PERSONAL INJURY AWARDS CAN BE BASED SOLELY ON PAIN AND SUFFERING
If you hire an attorney to help you file a claim in a personal injury case, just how much financial help can you hope to get? The answer is going to depend not only on your medical costs and loss of work time, but also on how your “pain and suffering” is calculated. In the Legal Encyclopedia, author David Berg explains that, even if a claimant has no need for further treatment by either physical doctors or mental health professionals, the negative effects of an accident could entitle him or her to compensation for “pain and suffering”.

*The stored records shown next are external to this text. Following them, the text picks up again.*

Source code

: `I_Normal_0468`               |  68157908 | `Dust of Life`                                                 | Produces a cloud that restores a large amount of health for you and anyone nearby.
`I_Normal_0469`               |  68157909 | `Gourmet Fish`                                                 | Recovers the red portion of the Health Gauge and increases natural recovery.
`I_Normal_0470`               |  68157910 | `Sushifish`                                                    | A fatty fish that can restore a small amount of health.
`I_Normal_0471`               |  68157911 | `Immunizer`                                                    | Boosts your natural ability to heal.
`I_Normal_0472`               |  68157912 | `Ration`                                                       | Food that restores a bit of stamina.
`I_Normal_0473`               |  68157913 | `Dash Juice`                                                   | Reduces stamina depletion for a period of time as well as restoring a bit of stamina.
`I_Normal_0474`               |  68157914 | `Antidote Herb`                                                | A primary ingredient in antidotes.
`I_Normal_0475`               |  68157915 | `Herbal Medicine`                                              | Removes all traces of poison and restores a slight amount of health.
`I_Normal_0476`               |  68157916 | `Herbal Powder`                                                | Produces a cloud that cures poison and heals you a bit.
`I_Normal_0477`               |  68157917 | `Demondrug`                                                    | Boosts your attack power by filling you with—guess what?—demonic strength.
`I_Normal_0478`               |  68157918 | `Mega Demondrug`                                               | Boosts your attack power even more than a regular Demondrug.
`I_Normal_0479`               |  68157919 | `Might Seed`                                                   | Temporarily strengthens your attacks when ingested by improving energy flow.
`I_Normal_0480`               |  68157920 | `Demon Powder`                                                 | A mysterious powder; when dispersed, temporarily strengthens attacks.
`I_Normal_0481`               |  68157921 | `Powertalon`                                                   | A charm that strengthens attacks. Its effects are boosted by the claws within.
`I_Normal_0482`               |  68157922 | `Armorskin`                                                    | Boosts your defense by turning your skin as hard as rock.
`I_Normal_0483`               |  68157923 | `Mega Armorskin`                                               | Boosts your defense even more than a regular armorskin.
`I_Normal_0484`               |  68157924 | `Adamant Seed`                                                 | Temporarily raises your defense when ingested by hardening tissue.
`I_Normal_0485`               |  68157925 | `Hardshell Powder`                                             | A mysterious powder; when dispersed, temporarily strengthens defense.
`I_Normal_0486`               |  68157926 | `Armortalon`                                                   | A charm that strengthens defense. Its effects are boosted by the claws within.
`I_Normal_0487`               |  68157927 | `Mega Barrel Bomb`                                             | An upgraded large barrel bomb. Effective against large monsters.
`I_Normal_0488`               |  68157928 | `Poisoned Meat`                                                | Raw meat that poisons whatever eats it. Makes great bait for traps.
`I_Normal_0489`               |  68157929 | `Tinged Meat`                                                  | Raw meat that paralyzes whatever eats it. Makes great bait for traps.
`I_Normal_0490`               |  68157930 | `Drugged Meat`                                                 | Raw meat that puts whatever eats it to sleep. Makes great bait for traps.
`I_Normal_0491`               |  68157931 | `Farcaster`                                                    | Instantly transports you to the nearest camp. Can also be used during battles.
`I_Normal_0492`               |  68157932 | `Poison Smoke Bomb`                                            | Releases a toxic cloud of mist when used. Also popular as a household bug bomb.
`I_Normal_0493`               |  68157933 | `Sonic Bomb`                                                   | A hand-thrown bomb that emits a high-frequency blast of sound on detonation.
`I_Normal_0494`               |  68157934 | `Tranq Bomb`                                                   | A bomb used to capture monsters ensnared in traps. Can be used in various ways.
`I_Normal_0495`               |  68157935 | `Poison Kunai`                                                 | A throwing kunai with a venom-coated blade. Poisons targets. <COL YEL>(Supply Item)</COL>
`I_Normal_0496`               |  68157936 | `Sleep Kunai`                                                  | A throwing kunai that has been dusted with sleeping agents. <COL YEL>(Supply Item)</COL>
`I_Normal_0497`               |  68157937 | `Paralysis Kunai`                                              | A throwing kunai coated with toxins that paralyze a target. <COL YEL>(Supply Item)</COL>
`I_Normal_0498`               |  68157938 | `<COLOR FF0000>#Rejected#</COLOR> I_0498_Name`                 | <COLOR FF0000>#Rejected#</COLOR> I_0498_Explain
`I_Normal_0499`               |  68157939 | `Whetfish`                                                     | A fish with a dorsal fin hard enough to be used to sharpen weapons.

The first type of loss you might have suffered is financial. These are losses you might have suffered as the result of an accident, including bills for doctor’s visits, hospital bills, pharmaceutical costs, physical and occupational therapy sessions, and surgeries, plus the loss of earnings you’ve suffered by being away from work.
But, in addition to all of these physical effects, you may still be experiencing mental pain and suffering, which refers to emotional injury causing fear, insomnia, anxiety, shock, social or sexual dysfunction. But how can the “value” of mental anguish be measured in dollar terms, you wonder? Isn’t every accident (and isn’t every person) different from all the others?
That’s true, and there is no standard way to calculate pain and suffering, explains DMV.org.
Car insurance companies do have two common calculation methods:
- Multiplier method: Multiply the total medical bills related to the car accident injuries by a number from 1 to 5 (depending on the seriousness of the accident).
- Per diem method: Gauge all the daily activities you can’t perform due to your injury, and assign a cost to each day multiplied by the number of days your normal routine is likely to be interrupted.
But, as you’ve already intuited, each person experiences pain and suffering differently, and pain and suffering are very difficult to measure. Different states have different limits on pain and suffering. Indiana, home of Ramey & Hailey, does not cap damages for general pain and suffering. There IS a cap of $700,000 for claims against the state, and a $1.6 Million cap on medical malpractice claims.
Medical malpractice is obviously a highly technical field of the law and must be explored with a qualified medical malpractice lawyer’s help. That is particularly true in claiming pain and suffering compensation.